-------- Texte

J’ai grandi dans la commune d’Abobo et vous savez tous que dans les quartiers populaires, le sport populaire, c’est le football… Donc, c’est depuis mon adolescence que j’ai suivi les grands frères dans leur passion et, petit à petit, j’ai commencé à jouer les tournois de quartier et à intégrer des centres de formation dans la commune, avant d’intégrer Ivoire Académie à Jacqueville. J’ai aussi joué une saison avec le club ES Bingerville en Ligue 1 ivoirienne.

Après plusieurs années de formation et des expériences en club professionnel, vous avez pris la décision de quitter la Côte d’Ivoire pour l’Europe. Qu’est-ce qui a motivé ce choix difficile ?

Mon départ pour l’Europe fait suite à ma déception du championnat et surtout au fait que, pendant ma formation, on m’avait fait savoir que nous allions jouer en Europe dans le club Charleroi en Belgique, où le président de notre académie était propriétaire.

Le voyage vers l’Europe par la mer est une épreuve extrêmement risquée. Avec le recul, quel regard portez-vous aujourd’hui sur cette expérience ?

----------------
-------- Informations fournies

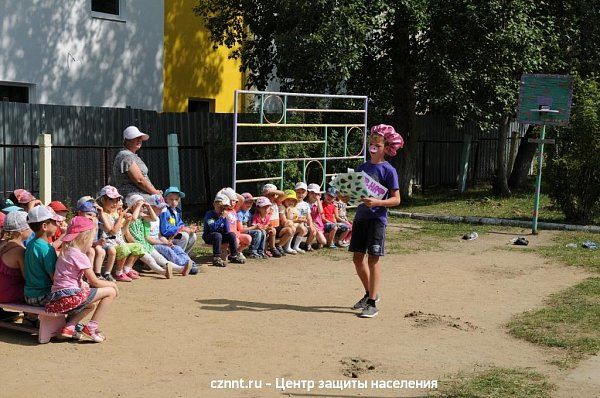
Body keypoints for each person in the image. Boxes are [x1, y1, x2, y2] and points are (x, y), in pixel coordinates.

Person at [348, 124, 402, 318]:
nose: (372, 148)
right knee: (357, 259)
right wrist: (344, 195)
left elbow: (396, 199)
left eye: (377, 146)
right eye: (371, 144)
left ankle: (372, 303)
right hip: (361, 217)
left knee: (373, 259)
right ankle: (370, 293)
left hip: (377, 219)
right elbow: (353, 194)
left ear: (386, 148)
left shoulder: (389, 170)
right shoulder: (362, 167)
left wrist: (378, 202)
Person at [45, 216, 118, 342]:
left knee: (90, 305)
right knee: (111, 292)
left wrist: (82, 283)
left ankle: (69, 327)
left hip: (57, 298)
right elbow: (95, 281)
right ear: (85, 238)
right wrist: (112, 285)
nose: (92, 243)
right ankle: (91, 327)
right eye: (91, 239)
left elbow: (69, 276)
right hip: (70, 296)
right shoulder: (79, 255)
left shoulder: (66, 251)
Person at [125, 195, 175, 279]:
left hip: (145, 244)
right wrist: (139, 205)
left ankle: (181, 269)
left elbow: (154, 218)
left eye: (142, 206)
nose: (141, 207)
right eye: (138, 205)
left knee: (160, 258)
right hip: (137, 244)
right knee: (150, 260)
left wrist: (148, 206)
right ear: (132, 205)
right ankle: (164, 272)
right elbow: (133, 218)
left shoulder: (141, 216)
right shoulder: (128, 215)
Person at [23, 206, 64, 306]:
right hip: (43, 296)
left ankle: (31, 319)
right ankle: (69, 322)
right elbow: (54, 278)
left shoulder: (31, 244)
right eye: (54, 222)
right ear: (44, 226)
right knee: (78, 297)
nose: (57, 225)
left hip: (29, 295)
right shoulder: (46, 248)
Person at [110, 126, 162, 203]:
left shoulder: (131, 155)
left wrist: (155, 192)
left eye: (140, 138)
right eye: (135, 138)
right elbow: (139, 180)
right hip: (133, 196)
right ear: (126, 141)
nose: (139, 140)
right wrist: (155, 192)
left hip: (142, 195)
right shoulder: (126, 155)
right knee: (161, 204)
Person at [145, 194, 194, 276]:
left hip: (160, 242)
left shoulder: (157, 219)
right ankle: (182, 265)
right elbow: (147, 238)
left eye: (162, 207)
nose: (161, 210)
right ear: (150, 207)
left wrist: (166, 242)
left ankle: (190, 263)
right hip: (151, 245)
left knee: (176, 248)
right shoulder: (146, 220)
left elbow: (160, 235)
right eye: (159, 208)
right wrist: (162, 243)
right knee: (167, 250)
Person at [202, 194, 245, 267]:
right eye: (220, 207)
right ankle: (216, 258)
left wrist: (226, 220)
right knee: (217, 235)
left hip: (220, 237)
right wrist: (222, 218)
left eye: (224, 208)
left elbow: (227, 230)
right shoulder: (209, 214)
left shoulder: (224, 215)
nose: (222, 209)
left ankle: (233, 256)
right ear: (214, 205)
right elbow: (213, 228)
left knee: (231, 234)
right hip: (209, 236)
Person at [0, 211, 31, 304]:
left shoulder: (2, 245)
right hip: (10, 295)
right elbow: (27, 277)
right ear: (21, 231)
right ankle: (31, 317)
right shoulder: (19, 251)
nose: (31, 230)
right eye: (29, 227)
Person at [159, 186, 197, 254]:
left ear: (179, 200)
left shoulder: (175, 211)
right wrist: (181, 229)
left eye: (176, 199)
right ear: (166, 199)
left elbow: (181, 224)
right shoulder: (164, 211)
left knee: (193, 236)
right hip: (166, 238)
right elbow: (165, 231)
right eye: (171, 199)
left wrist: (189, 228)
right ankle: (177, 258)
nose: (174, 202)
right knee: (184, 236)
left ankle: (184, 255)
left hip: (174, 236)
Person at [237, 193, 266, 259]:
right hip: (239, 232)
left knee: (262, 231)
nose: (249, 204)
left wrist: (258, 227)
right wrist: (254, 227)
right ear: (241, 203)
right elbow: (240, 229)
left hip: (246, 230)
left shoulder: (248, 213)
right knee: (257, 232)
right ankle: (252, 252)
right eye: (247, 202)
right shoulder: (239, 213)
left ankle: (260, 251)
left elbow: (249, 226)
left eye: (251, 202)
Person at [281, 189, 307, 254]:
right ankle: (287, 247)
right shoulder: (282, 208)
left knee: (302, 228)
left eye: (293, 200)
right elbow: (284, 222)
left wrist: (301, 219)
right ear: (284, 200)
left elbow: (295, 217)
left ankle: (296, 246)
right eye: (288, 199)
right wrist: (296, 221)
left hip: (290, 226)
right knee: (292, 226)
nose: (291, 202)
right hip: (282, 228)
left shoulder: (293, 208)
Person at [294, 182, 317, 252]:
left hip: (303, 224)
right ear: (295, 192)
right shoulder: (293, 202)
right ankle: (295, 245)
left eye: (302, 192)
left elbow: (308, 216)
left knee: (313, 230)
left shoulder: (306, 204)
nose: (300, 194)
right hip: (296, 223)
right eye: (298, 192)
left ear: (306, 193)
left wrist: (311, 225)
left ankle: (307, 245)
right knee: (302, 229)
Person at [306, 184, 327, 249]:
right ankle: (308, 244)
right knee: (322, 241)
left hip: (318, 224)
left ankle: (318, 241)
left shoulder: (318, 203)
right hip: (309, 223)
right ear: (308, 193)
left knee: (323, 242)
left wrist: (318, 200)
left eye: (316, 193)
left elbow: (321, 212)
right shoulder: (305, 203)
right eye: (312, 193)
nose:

----------------

■ **Objectif de l'exercice**
Écrivez la suite de l'entretien avec le footballeur d'Abobo, à partir de la dernière phrase.

■ **La réponse**
Effectivement, le voyage par la mer était très risqué, mais la frustration avait tué ma peur et j’étais prêt à tout pour rejoindre l’Europe et réaliser mon rêve de footballeur.

Aujourd’hui, je réalise que c’était une décision très dangereuse que je déconseillerais aux jeunes.

Une fois arrivé en Europe, vous avez eu de brefs passages dans des clubs. Pourquoi avez-vous finalement décidé d’abandonner le football ?

La réalité sur le terrain était différente et les conditions n’étaient pas réunies pour moi pour faire une bonne carrière.

Après mon passage au club d’Ujpest en Hongrie. Il fallait se battre pour la survie, vu que je devais travailler pour vivre et aider la famille.

La coiffure est devenue votre seconde passion puis votre métier. Comment s’est opérée cette reconversion et qu’est-ce qui vous a attiré dans ce domaine ?

La coiffure, pour moi, était un loisir, vu que depuis mon enfance je savais faire plusieurs petits métiers naturellement, comme la cordonnerie et aussi fabriquer des colliers…

Et un jour, j’ai été sollicité pour remplacer un coiffeur dans un barbershop et, depuis, j’ai découvert une autre passion qui m’a donné envie de continuer.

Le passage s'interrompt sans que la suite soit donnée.